### Exercise data
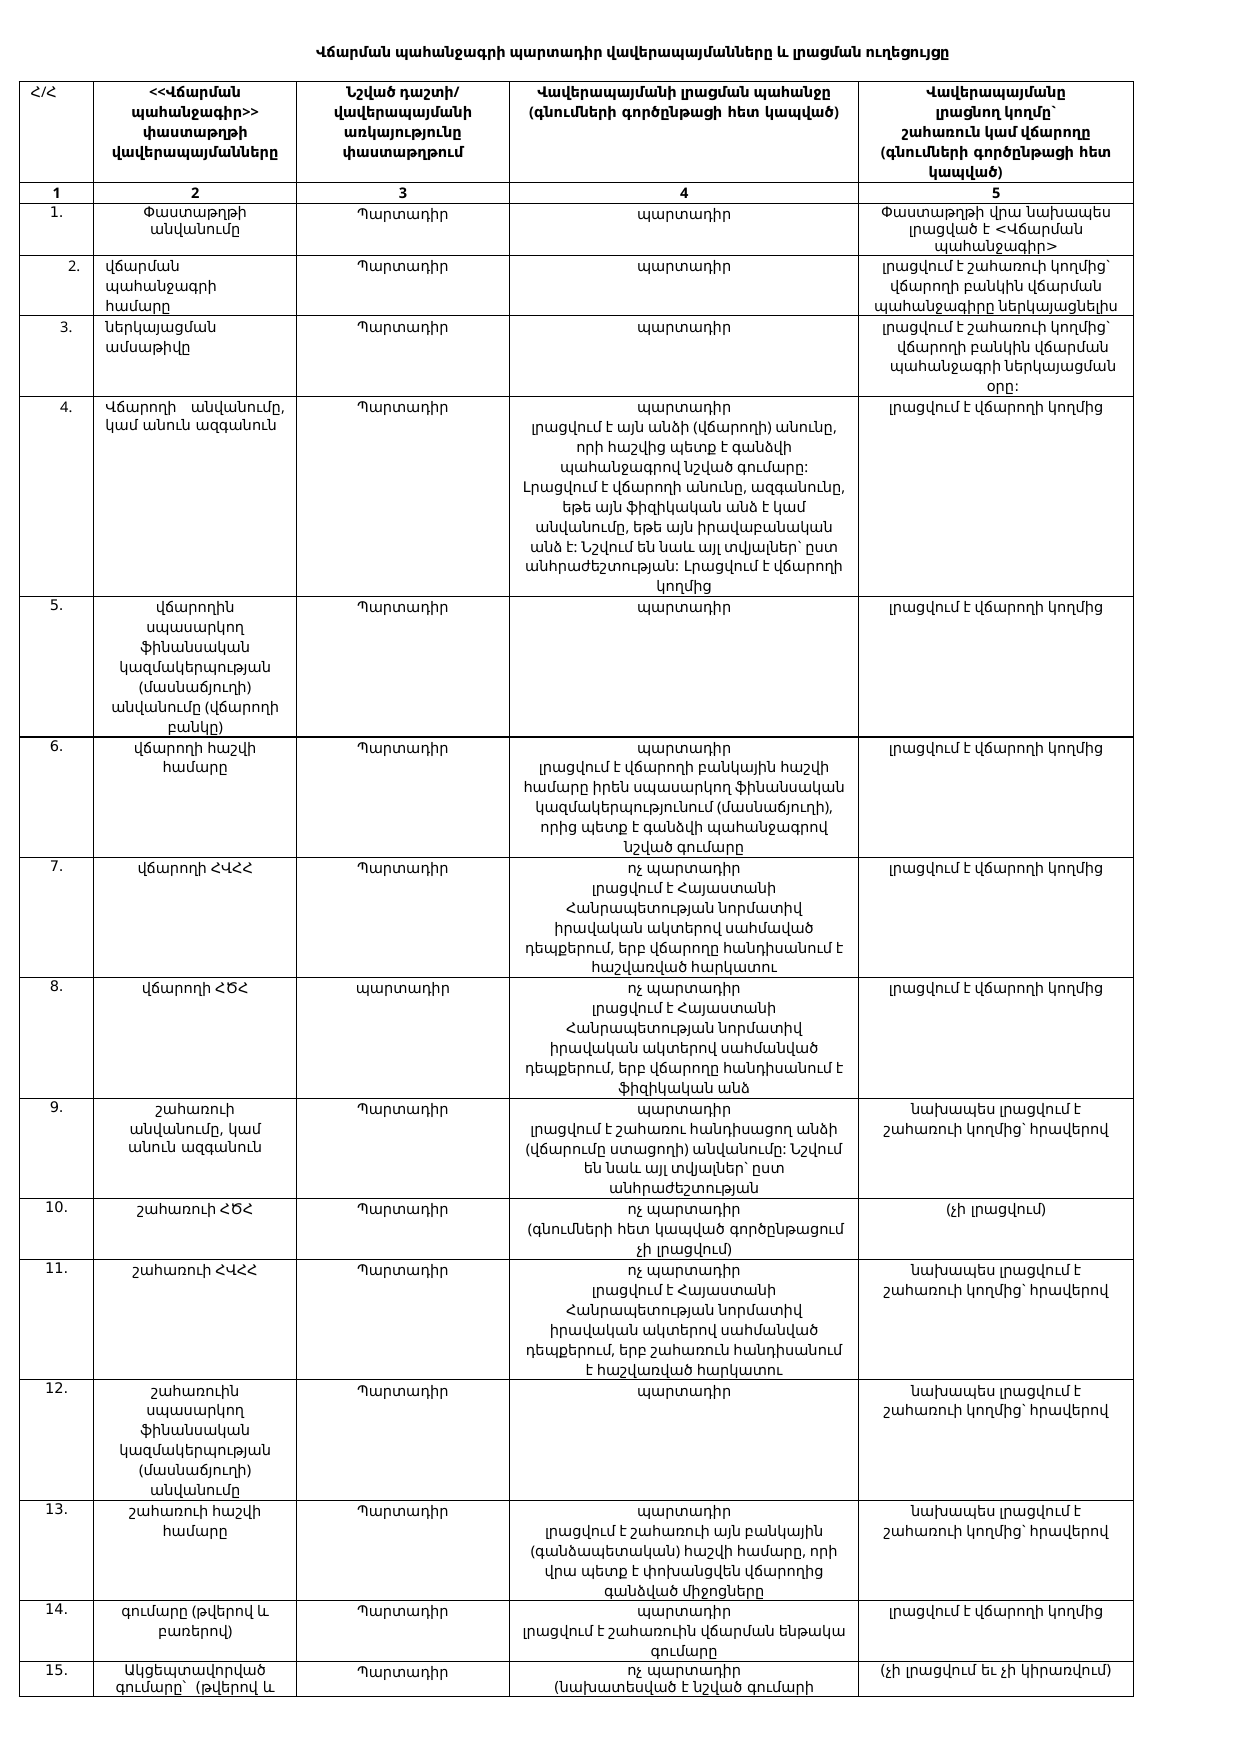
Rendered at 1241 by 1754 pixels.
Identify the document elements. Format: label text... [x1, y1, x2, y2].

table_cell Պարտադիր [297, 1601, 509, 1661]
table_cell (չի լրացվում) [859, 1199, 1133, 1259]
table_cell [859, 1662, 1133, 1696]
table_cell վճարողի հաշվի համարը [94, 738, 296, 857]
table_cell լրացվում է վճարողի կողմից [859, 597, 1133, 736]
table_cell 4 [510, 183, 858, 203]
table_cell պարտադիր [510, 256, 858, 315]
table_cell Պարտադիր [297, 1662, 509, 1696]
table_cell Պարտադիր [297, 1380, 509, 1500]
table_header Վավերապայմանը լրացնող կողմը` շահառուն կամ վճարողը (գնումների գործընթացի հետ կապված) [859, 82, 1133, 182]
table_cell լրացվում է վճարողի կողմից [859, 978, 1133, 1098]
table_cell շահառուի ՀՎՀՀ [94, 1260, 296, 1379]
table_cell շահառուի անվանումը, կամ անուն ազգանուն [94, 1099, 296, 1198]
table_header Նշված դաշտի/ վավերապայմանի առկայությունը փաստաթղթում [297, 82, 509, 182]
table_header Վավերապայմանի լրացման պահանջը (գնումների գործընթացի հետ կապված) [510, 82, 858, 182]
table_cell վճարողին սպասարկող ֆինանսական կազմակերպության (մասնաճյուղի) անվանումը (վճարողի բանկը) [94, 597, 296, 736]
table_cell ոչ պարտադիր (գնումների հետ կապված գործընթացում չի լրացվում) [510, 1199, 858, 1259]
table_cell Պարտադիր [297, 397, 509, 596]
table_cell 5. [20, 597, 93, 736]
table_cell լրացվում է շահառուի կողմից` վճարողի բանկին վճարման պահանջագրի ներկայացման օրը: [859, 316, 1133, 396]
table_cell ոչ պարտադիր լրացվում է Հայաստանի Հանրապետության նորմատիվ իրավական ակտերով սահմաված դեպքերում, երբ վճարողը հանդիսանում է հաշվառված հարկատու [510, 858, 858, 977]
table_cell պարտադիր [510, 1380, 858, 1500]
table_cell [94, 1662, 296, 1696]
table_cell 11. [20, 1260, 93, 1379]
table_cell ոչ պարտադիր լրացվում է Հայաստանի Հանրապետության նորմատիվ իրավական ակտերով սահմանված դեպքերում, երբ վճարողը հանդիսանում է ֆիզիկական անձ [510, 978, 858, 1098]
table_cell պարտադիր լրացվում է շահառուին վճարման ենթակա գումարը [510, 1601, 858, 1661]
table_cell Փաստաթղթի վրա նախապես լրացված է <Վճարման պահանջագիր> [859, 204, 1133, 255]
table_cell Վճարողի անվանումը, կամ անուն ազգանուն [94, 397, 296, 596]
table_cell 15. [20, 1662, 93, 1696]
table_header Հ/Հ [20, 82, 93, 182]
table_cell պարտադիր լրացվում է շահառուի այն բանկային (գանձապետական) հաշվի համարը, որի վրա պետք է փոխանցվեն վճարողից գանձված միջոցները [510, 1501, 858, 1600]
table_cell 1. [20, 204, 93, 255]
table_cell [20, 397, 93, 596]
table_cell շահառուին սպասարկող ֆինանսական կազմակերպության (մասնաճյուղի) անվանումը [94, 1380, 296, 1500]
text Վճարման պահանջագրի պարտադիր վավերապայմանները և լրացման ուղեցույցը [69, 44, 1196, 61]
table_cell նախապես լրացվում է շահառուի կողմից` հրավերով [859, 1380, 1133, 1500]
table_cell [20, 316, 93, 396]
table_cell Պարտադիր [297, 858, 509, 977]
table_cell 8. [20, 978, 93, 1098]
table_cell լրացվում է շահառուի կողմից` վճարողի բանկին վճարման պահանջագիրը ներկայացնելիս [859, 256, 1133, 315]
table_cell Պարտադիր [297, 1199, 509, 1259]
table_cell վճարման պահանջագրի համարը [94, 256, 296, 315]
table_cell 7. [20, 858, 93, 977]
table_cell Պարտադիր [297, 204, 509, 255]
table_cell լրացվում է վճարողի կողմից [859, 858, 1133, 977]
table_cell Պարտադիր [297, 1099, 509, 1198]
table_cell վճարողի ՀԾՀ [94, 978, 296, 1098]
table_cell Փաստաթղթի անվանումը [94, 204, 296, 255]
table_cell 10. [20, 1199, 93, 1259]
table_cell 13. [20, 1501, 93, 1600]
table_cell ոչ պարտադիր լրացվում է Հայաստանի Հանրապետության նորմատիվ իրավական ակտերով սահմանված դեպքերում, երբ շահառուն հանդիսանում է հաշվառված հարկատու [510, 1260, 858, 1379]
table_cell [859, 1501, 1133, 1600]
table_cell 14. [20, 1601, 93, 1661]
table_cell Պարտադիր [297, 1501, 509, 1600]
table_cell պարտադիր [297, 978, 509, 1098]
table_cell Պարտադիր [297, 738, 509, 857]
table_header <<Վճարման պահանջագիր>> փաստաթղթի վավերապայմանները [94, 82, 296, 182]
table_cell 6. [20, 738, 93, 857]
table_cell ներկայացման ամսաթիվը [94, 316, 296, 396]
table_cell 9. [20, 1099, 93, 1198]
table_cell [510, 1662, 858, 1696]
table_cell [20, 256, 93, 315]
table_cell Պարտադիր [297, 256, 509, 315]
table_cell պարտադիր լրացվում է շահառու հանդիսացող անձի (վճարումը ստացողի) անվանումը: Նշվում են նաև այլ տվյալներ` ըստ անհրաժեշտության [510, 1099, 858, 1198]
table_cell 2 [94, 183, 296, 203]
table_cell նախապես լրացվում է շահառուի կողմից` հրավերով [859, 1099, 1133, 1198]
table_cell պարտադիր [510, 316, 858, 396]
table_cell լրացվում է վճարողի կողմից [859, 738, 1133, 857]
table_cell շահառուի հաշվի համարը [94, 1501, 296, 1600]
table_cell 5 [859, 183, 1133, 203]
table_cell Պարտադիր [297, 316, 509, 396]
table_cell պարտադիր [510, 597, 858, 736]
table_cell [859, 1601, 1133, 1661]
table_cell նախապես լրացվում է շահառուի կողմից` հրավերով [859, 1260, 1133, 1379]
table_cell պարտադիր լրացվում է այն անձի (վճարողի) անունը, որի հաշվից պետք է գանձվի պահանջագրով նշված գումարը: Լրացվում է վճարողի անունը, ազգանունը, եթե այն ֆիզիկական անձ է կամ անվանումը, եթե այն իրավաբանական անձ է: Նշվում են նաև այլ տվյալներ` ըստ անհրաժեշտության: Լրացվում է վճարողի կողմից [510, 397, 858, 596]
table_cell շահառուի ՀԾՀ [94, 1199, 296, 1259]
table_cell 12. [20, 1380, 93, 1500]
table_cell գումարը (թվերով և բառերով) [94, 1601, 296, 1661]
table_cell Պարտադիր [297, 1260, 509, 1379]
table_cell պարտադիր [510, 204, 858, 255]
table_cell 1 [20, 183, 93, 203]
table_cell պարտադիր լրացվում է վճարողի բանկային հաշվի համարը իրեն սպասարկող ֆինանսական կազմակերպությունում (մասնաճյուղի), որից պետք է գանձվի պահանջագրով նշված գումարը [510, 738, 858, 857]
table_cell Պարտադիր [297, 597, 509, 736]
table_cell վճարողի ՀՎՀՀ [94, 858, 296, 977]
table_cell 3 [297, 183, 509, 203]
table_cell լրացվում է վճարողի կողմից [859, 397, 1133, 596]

---

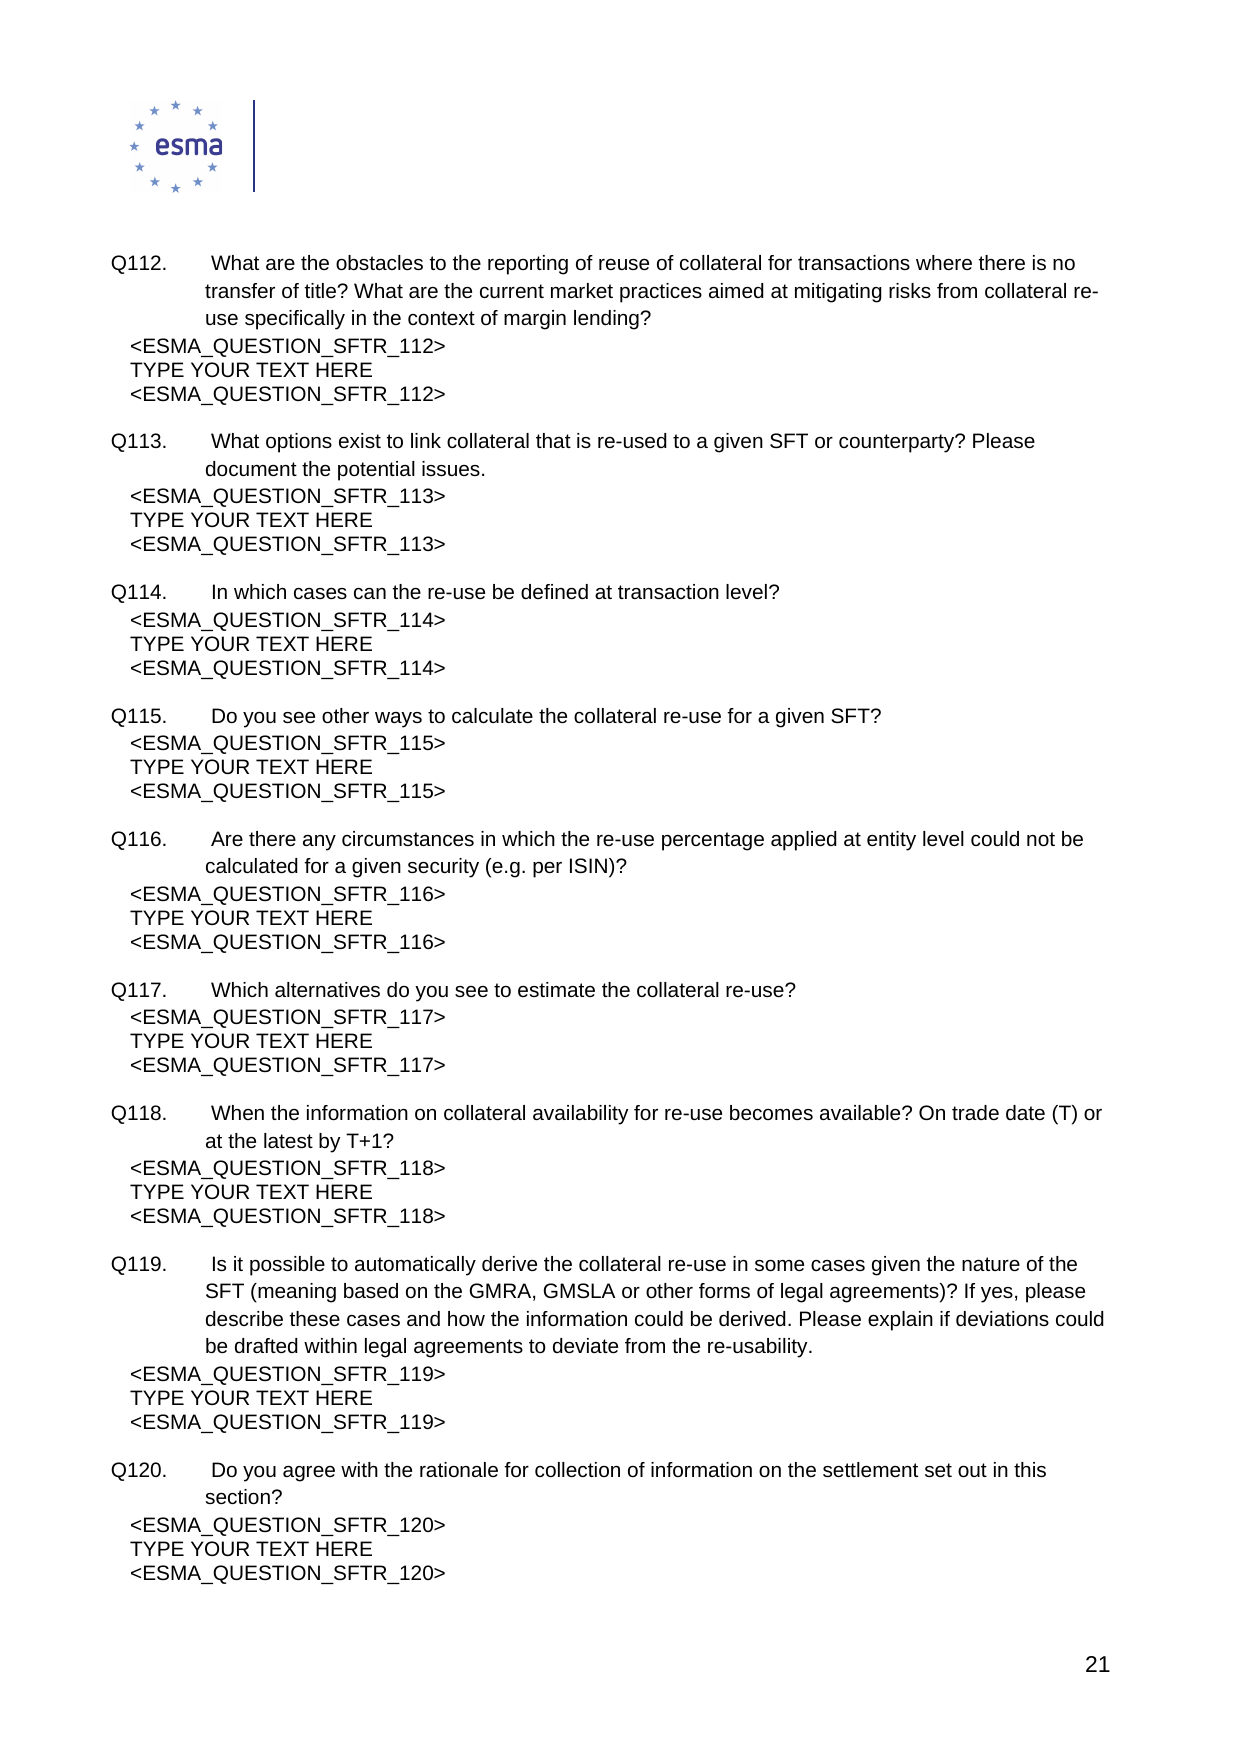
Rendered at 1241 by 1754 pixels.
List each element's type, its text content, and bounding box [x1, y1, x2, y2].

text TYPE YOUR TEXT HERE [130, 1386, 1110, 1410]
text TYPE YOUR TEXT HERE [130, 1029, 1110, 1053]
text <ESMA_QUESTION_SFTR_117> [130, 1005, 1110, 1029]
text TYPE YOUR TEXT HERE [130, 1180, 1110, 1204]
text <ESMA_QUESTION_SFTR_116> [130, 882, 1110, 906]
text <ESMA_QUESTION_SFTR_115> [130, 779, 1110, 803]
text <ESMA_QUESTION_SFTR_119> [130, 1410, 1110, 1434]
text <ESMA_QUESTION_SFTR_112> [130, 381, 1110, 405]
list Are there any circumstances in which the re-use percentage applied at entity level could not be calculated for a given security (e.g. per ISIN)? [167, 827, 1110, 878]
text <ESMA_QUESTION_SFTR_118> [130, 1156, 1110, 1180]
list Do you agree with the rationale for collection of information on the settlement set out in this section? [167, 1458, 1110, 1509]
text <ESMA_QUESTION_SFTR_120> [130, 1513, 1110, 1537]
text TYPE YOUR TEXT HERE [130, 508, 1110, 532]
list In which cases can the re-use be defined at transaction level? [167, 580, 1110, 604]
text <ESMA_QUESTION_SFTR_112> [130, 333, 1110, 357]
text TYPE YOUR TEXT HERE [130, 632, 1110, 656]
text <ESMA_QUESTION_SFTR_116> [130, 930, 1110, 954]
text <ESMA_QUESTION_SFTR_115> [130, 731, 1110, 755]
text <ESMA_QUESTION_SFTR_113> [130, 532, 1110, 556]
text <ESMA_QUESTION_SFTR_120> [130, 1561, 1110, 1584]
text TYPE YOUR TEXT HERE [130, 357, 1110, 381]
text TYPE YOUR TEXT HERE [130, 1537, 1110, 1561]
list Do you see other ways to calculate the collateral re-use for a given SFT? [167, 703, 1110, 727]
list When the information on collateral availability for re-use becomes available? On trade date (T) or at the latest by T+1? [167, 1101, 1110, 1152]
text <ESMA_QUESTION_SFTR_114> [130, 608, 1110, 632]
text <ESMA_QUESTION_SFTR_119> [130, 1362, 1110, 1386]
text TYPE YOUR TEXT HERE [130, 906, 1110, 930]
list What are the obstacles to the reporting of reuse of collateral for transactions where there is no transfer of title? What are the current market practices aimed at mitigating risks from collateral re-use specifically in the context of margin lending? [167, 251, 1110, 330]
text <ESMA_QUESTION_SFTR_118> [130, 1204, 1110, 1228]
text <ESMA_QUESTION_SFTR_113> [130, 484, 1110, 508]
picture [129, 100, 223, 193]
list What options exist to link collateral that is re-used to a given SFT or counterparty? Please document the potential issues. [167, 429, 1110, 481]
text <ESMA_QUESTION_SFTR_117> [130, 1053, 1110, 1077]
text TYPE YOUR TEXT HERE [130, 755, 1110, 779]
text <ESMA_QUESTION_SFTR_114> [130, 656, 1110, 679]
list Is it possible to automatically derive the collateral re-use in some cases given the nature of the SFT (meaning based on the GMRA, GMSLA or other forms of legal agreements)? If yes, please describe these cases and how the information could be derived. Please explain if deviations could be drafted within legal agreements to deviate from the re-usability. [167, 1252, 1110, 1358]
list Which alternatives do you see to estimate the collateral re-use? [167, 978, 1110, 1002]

### Your goal
Check each line of the records for "անհրաժեշտության" and copy the ones that contain it.

### Exercise response
table_cell պարտադիր լրացվում է շահառու հանդիսացող անձի (վճարումը ստացողի) անվանումը: Նշվում են նաև այլ տվյալներ` ըստ անհրաժեշտության [510, 1099, 858, 1198]
table_cell պարտադիր լրացվում է այն անձի (վճարողի) անունը, որի հաշվից պետք է գանձվի պահանջագրով նշված գումարը: Լրացվում է վճարողի անունը, ազգանունը, եթե այն ֆիզիկական անձ է կամ անվանումը, եթե այն իրավաբանական անձ է: Նշվում են նաև այլ տվյալներ` ըստ անհրաժեշտության: Լրացվում է վճարողի կողմից [510, 397, 858, 596]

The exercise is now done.